Teaching questions are more important than teaching answers – the world is not a place to be memorised.

Multiple modes of learning and integration makes it very difficult to keep track of the children’s learning and to assess.

Grows children’s confidence – perceiving children’s achievement as through their ability to manage the key competencies.

Addressing those teachers who are ‘scared’ to begin the journey. Knowing why – You need to start with the Why. Teacher’s need to believe and see that they are going to make the change and how it can happen. We need to see beyond the concepts and ideas that have been formed by a culture before us. We can begin to create these concepts and ideas of our own. It is an extremely stretching exercise to begin change a culture. ( See Mark Tredwell - )

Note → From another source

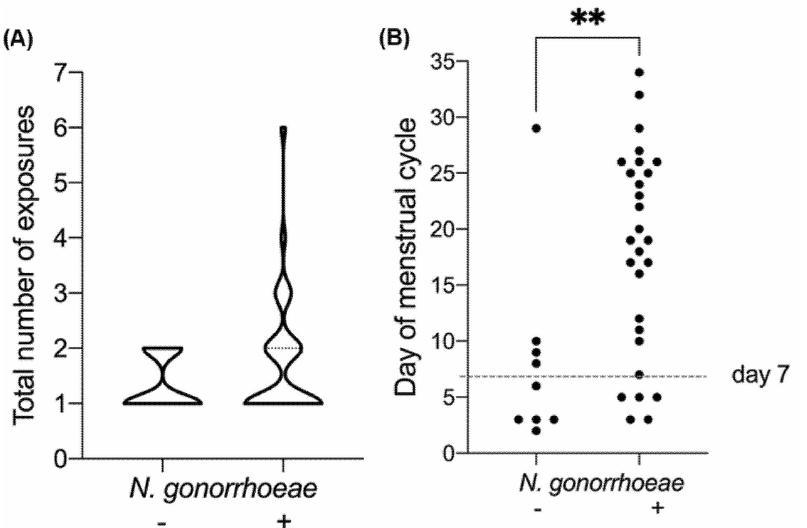
Figure 2. Neisseria gonorrhoeae infection in women exposed to men with gonococcal urethritis. Impact of ( A ) number of exposures and ( B ) menstrual cycle in N. gonorrhoeae culture-negative women ( N. gonorrhoeae -) and culture positive ( N. gonorrhoeae +) women. Infection was associated with a high number of total exposures (>2 and up to 6) ( A ). Uninfected women were mostly exposed during the follicular phase (1–11 days). The most recent exposure for each woman is indicated in ( B ). ** p -value 0.0065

We have been told that a great teacher is well planned, well organised and has assessment checklists. A good teacher scaffolds children through the hard bits. What we really want them to learn? The integration of ideas and subject areas. The key competencies don’t fit into a WALT and checklist. What happens if an incredible amount of learning happens in communication, interpretation and it doesn’t fit into the WALT?

Who does the thinking? Who does the problem solving?
As a teacher who should be directing driving my teaching?
-answers from the floor:
-children, self, colleagues, parents,

Stages of Change
Forming
Storming
Norming
Performing

Video - The three carriage train

Students must believe in a growth mindset, self-efficacy, relevance, and sense of belonging.
How do you teach initiative?

Making learning visible
Setting deadlines for projects
Allowing floor-time for children to share – plan this into your day (eg. This is what I did today? Well actually I did nothing today… ) children begin to anylse the implications of this, others help them to come up with strategies.
Rich learning tasks for maths.
Mixed ability groups
Personalised mixed ability reading
Idea: Have circle time at the end of the day as well.
Encourage children to teach others – teach a maths workshop then as a follow up have the children teach the strategy to another.
Ask your children – Why are you doing this?
Ask the children for evidence? What evidence do you have for your learning over this hour? What have you done? Nothing – What are you going to do about it?
Explicitly explain to the children about flow and what it is. Teach them how to recognise and maintain flow.
Whole first term is teaching the children the curriculum – Eg, this is how you use it, this is what you need to know in year 5 and 6.
Year 5 and 6 class doing near whole term project – they pick the passion project and select progressions then choose what they want to do in maths and literacy to show evidence – these get put onto a presentation which the children take about 10 mins each to present – this work also goes on their blogs.